▸ Estratto della pagina
--- --- ---

Storia della Pieve

La chiesa si presume sia stata fondata attorno al 1400. Il primo corpo dell’edificio è di piccole dimensioni, dalle tracce murarie infatti si nota che la prima chiesetta misura circa 7 m di lunghezza. I suoi muri vengono costruiti con grosse bozze di pietra e, come si può vedere ancora oggi, era assai bassa e sicuramente non coperta a volta e tutto il complesso prendeva luce da tre lunette.
Dobbiamo arrivare fino all’anno 1665 per poter avere dati sicuri circa le successive opere murarie effettuate nell’edificio. Anteriormente a questa data la struttura esistente viene allungata di altri 3,50 m ed è sicuramente di quel tempo l’affresco raffigurante la Vergine col Bambino tra i Santi.
Nel 1666 il parroco Giuliano Morelli erige il bell’altare in marmo policromo sacrificando, tuttavia, parte dell’affresco coprendone alcune parti.
Nel 1692 lo stesso parroco, e poi il suo successore Giovanni Morelli, erigono l’altare marmoreo laterale destro in seguito ad un ulteriore allungamento ed innalzamento del vano della chiesa dove, nel frattempo, vengono costruiti tre vani adibiti a sepolcreto, coperti con una volta a botte e sovrastati da una corsia in pietra.
Nel 1695 Giovanni Morelli costruisce il pulpito in marmo e lo colloca sul lato sinistro sopra la porta laterale, sacrificandone però la lunetta sovrastante.

--- --- ---

▸ Cosa si chiede
A – Secondo la storia della Pieve, chi costruì il pulpito in marmo nel 1695?
B – Elenca tutti gli anni indicati nella storia della Pieve.

--- --- ---

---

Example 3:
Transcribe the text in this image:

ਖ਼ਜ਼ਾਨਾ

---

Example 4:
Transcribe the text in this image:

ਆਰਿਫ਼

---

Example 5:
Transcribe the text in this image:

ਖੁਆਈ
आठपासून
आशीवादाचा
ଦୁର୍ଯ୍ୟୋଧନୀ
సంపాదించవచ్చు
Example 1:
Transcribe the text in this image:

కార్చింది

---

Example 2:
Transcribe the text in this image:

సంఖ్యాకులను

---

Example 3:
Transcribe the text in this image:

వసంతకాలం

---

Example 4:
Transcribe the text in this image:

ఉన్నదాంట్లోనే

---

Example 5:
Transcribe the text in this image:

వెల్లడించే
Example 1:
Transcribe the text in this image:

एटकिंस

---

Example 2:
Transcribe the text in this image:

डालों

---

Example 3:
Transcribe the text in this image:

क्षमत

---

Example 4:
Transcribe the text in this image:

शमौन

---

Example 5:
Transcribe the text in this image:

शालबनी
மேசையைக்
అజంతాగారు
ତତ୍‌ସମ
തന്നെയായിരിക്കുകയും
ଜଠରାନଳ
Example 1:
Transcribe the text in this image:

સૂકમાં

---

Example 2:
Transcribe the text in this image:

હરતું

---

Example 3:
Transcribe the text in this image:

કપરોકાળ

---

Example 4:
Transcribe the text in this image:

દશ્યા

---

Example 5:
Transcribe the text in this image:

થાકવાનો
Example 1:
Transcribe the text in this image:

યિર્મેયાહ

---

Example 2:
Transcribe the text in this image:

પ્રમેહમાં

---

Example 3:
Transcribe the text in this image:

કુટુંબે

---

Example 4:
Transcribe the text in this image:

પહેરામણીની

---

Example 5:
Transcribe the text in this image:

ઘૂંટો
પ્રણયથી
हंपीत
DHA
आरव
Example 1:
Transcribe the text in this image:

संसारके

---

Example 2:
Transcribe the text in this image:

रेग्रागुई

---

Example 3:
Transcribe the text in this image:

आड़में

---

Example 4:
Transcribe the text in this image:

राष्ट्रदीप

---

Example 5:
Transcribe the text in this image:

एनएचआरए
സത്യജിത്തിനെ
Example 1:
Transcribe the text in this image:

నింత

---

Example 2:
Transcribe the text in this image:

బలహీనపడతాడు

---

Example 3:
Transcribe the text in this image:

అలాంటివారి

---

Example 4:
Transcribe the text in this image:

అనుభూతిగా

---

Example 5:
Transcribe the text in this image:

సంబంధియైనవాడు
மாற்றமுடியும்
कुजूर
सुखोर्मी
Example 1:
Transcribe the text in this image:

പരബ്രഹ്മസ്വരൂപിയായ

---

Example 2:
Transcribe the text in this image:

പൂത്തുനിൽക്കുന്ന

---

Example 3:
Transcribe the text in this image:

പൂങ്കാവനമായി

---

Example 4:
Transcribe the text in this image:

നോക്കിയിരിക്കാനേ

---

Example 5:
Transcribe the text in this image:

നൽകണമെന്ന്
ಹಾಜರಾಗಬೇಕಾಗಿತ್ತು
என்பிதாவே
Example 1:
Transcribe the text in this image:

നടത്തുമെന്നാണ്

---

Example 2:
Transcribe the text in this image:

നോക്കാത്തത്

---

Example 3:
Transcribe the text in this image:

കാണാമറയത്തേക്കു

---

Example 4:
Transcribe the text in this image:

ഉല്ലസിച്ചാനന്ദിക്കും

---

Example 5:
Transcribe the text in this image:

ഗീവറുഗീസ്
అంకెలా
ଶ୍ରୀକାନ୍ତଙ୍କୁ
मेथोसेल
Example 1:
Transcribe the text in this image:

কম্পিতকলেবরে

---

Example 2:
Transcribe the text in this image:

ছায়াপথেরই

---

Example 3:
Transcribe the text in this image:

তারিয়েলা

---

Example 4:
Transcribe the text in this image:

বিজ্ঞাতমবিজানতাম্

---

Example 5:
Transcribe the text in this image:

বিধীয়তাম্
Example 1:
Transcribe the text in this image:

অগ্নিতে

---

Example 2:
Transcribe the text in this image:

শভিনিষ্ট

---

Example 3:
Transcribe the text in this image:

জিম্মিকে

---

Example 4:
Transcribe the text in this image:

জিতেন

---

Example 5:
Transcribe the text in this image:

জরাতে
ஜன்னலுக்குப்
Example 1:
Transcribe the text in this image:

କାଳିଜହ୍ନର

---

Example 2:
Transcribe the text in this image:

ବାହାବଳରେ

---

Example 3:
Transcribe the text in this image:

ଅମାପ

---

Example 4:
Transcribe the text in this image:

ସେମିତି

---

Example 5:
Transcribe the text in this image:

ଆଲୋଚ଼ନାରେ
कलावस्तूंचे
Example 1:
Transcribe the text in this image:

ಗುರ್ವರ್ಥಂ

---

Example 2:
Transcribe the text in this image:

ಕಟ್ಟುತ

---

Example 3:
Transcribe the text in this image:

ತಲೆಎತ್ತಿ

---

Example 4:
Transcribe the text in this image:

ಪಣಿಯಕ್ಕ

--- --- ---

▸ Soluzioni degli esercizi
A – Giovanni Morelli.

B – 1400, 1665, 1666, 1692, 1695